WRITTEN EXERCISE ->
Put the record lines into a JSON list of strings, one string per line and with blank lines left out, starting at the line that contains "family: Fringillidae" and ending at the line that contains "genus: Rabelera". Include only those lines.

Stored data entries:
■ ■ ■ ■ ■ ■ ■
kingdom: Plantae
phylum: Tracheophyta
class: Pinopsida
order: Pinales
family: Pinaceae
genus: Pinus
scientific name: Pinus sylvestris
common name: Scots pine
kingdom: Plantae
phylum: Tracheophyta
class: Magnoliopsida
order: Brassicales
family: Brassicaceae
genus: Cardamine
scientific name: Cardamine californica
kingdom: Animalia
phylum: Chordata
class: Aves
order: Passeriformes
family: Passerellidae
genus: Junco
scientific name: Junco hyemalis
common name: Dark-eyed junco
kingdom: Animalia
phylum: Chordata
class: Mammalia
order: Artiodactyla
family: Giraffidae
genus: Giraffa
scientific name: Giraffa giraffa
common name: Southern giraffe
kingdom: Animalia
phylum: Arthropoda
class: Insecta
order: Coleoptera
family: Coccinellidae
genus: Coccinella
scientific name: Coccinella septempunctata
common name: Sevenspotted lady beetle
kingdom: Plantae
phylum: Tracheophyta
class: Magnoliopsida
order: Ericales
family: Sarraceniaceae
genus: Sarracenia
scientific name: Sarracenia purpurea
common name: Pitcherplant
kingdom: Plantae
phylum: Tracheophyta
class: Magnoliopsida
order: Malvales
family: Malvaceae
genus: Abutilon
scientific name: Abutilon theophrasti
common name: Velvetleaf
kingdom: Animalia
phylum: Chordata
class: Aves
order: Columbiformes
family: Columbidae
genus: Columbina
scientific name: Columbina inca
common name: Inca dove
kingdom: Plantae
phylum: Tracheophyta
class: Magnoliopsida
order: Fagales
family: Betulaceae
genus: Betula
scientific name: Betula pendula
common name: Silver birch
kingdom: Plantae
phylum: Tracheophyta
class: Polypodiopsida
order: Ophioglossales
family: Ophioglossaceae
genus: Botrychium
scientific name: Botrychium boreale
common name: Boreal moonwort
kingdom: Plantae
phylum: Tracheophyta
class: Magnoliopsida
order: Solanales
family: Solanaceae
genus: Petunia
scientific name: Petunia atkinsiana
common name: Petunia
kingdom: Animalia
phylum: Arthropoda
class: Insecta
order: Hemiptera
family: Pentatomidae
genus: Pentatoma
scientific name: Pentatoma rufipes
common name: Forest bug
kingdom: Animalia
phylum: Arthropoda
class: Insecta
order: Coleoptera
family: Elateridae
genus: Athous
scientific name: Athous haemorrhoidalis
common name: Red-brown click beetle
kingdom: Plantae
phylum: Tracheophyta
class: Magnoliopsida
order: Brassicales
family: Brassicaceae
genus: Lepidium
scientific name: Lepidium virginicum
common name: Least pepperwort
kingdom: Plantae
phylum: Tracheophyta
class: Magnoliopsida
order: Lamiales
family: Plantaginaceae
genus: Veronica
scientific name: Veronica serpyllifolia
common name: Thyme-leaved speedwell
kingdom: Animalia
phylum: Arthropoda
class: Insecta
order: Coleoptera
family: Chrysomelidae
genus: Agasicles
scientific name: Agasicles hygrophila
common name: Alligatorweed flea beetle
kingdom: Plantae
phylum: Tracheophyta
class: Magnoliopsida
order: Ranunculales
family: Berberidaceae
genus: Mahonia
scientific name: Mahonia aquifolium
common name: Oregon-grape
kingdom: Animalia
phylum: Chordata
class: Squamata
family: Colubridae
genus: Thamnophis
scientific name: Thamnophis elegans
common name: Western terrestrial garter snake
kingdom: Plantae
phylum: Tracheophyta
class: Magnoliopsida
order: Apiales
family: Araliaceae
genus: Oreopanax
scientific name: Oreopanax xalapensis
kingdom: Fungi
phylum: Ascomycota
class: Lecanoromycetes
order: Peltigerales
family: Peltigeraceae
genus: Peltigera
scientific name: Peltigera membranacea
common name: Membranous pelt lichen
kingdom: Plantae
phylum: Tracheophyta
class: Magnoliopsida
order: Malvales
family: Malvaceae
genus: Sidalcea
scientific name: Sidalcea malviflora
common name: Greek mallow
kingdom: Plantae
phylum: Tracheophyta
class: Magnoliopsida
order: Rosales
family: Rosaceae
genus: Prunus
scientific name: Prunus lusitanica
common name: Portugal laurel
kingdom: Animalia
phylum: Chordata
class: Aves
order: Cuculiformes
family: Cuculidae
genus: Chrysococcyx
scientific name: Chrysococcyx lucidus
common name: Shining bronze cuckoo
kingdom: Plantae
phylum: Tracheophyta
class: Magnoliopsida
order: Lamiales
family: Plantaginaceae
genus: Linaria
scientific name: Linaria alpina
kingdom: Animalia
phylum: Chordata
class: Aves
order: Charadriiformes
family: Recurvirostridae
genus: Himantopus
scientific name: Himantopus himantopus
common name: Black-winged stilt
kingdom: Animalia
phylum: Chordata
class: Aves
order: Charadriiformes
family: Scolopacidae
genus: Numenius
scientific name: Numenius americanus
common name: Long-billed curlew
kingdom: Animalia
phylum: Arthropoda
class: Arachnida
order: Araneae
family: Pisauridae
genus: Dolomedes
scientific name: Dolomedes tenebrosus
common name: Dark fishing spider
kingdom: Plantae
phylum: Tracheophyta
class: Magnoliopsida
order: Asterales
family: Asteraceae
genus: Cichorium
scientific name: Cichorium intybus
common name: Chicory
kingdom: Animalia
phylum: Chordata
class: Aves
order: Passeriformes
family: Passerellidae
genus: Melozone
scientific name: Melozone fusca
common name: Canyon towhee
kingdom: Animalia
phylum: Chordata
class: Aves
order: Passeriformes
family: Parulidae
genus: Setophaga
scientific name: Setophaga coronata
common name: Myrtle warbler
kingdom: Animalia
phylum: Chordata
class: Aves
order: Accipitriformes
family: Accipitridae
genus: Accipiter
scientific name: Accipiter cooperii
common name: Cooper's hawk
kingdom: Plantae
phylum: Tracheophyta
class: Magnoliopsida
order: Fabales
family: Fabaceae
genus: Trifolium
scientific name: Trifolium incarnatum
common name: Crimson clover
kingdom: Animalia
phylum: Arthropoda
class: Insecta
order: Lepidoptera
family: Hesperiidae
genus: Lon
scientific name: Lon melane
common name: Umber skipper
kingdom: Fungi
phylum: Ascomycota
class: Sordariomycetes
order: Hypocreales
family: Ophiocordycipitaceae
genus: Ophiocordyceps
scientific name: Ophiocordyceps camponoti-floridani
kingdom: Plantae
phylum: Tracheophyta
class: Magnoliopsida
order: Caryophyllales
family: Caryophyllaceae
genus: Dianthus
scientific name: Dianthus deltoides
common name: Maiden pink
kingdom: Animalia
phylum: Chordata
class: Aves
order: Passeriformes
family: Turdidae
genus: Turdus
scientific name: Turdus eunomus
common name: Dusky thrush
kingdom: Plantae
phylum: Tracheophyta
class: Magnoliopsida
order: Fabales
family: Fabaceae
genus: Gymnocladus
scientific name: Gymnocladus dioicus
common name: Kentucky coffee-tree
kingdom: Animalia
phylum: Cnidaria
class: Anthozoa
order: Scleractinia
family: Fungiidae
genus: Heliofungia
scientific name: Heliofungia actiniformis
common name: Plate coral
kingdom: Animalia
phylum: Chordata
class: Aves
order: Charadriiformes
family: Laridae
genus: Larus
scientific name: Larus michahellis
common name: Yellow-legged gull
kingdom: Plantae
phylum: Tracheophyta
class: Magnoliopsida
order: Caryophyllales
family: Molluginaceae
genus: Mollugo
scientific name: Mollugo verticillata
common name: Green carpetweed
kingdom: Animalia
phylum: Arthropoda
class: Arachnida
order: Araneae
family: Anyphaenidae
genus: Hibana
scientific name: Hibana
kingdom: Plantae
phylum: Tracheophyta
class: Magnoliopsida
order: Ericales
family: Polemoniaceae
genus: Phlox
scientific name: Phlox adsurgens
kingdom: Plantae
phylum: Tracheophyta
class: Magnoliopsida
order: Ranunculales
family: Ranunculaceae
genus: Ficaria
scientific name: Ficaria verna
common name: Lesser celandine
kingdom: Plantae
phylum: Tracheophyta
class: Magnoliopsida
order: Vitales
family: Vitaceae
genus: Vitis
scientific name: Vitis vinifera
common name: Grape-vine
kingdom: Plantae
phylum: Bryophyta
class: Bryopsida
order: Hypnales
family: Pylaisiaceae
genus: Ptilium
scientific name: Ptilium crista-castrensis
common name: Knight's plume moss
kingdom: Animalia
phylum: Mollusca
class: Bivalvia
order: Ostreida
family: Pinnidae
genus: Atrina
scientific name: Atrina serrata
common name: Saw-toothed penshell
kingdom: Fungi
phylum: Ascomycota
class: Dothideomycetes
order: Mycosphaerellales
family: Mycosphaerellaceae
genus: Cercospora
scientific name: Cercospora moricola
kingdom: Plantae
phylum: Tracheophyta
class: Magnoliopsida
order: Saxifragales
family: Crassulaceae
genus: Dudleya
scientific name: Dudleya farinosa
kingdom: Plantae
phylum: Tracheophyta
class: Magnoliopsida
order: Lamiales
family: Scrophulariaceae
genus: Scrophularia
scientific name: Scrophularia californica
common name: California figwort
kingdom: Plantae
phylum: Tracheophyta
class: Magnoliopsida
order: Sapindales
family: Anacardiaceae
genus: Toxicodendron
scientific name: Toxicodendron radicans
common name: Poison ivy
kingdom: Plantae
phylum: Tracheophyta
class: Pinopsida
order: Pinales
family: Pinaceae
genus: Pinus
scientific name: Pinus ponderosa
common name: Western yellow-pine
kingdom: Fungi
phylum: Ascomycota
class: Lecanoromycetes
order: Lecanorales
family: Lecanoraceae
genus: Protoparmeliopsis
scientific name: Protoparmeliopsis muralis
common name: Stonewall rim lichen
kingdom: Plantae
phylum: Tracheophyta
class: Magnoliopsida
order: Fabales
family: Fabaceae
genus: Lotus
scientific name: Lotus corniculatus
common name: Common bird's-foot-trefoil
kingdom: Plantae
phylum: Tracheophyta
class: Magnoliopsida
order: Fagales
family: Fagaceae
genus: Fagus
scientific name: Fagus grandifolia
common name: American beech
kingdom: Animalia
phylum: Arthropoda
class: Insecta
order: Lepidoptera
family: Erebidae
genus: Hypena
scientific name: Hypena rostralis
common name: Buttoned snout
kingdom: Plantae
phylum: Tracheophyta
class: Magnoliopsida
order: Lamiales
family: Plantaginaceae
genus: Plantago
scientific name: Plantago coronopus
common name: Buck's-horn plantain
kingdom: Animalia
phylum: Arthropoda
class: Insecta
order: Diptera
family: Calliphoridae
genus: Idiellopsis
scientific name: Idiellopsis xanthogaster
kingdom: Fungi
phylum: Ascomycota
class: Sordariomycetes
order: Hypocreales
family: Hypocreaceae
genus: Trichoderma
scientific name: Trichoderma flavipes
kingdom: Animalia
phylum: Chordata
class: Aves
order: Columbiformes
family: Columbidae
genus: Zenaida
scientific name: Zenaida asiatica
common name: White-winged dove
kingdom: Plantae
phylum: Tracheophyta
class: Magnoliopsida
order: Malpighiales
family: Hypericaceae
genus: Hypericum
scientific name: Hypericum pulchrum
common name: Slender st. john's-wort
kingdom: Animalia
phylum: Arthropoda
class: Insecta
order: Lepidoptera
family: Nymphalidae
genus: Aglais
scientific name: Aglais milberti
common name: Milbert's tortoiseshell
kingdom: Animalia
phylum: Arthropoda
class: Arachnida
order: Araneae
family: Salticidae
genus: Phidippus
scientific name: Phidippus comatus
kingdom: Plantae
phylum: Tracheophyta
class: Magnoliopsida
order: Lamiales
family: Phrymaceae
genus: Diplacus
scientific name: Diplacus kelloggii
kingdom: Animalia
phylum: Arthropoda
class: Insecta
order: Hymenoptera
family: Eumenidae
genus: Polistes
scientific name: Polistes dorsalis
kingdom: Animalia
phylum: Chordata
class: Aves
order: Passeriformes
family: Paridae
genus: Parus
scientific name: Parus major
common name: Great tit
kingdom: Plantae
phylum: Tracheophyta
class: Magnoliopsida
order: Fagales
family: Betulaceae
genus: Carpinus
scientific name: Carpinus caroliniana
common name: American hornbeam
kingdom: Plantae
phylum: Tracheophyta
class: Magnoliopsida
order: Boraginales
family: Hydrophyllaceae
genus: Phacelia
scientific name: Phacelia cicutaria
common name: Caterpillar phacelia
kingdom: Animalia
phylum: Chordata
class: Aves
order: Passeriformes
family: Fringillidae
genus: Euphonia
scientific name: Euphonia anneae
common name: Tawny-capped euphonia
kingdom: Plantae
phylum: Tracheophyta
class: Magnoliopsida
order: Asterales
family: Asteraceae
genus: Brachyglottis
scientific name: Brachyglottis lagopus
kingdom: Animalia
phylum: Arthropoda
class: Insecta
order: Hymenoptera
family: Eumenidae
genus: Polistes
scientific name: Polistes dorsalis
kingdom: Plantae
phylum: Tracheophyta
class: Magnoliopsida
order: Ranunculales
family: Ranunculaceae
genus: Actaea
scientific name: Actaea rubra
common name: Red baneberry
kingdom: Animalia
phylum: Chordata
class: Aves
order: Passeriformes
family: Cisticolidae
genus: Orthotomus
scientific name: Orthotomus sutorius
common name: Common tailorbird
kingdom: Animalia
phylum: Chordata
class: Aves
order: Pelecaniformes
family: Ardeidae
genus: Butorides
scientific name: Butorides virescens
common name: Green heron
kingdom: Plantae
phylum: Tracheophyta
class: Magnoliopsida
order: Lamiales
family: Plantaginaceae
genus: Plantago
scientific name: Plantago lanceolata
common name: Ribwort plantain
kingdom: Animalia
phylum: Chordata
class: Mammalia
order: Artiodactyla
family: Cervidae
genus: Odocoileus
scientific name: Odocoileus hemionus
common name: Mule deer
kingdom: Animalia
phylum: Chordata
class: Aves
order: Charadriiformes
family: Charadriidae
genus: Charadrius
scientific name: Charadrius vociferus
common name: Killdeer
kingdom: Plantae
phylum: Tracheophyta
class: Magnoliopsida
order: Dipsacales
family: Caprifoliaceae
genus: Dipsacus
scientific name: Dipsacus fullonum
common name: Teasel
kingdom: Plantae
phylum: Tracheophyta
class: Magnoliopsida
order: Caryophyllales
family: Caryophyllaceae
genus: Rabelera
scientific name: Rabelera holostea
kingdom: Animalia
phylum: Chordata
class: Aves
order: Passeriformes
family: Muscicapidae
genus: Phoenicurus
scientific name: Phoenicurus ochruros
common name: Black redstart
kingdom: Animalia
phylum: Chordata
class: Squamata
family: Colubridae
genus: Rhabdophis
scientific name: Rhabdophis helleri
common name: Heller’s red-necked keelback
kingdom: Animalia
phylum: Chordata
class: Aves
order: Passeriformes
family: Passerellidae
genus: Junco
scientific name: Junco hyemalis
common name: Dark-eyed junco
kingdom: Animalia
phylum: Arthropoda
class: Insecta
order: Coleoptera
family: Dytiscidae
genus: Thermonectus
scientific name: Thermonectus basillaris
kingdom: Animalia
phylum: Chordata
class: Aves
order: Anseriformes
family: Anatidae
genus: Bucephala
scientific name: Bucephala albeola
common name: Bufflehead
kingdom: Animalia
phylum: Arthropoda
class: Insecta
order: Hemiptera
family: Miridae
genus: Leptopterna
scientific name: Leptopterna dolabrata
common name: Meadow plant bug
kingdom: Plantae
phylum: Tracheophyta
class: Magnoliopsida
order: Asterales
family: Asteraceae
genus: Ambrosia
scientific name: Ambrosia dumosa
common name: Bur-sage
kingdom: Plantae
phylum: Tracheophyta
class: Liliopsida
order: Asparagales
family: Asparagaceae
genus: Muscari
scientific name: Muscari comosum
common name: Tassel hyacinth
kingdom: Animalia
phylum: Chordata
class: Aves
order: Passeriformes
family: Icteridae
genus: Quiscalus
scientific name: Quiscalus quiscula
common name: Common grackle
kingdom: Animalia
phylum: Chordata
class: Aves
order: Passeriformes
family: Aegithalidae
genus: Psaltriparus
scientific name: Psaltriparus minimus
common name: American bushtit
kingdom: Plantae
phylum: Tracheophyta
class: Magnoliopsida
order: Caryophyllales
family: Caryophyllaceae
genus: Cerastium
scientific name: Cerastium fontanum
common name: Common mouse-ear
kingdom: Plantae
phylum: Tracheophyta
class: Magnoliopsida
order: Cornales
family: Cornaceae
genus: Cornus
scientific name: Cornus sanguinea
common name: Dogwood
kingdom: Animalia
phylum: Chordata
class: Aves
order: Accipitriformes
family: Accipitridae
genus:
■ ■ ■ ■ ■ ■ ■
ANSWER TO THE EXERCISE ->
[
  "family: Fringillidae",
  "genus: Euphonia",
  "scientific name: Euphonia anneae",
  "common name: Tawny-capped euphonia",
  "kingdom: Plantae",
  "phylum: Tracheophyta",
  "class: Magnoliopsida",
  "order: Asterales",
  "family: Asteraceae",
  "genus: Brachyglottis",
  "scientific name: Brachyglottis lagopus",
  "kingdom: Animalia",
  "phylum: Arthropoda",
  "class: Insecta",
  "order: Hymenoptera",
  "family: Eumenidae",
  "genus: Polistes",
  "scientific name: Polistes dorsalis",
  "kingdom: Plantae",
  "phylum: Tracheophyta",
  "class: Magnoliopsida",
  "order: Ranunculales",
  "family: Ranunculaceae",
  "genus: Actaea",
  "scientific name: Actaea rubra",
  "common name: Red baneberry",
  "kingdom: Animalia",
  "phylum: Chordata",
  "class: Aves",
  "order: Passeriformes",
  "family: Cisticolidae",
  "genus: Orthotomus",
  "scientific name: Orthotomus sutorius",
  "common name: Common tailorbird",
  "kingdom: Animalia",
  "phylum: Chordata",
  "class: Aves",
  "order: Pelecaniformes",
  "family: Ardeidae",
  "genus: Butorides",
  "scientific name: Butorides virescens",
  "common name: Green heron",
  "kingdom: Plantae",
  "phylum: Tracheophyta",
  "class: Magnoliopsida",
  "order: Lamiales",
  "family: Plantaginaceae",
  "genus: Plantago",
  "scientific name: Plantago lanceolata",
  "common name: Ribwort plantain",
  "kingdom: Animalia",
  "phylum: Chordata",
  "class: Mammalia",
  "order: Artiodactyla",
  "family: Cervidae",
  "genus: Odocoileus",
  "scientific name: Odocoileus hemionus",
  "common name: Mule deer",
  "kingdom: Animalia",
  "phylum: Chordata",
  "class: Aves",
  "order: Charadriiformes",
  "family: Charadriidae",
  "genus: Charadrius",
  "scientific name: Charadrius vociferus",
  "common name: Killdeer",
  "kingdom: Plantae",
  "phylum: Tracheophyta",
  "class: Magnoliopsida",
  "order: Dipsacales",
  "family: Caprifoliaceae",
  "genus: Dipsacus",
  "scientific name: Dipsacus fullonum",
  "common name: Teasel",
  "kingdom: Plantae",
  "phylum: Tracheophyta",
  "class: Magnoliopsida",
  "order: Caryophyllales",
  "family: Caryophyllaceae",
  "genus: Rabelera"
]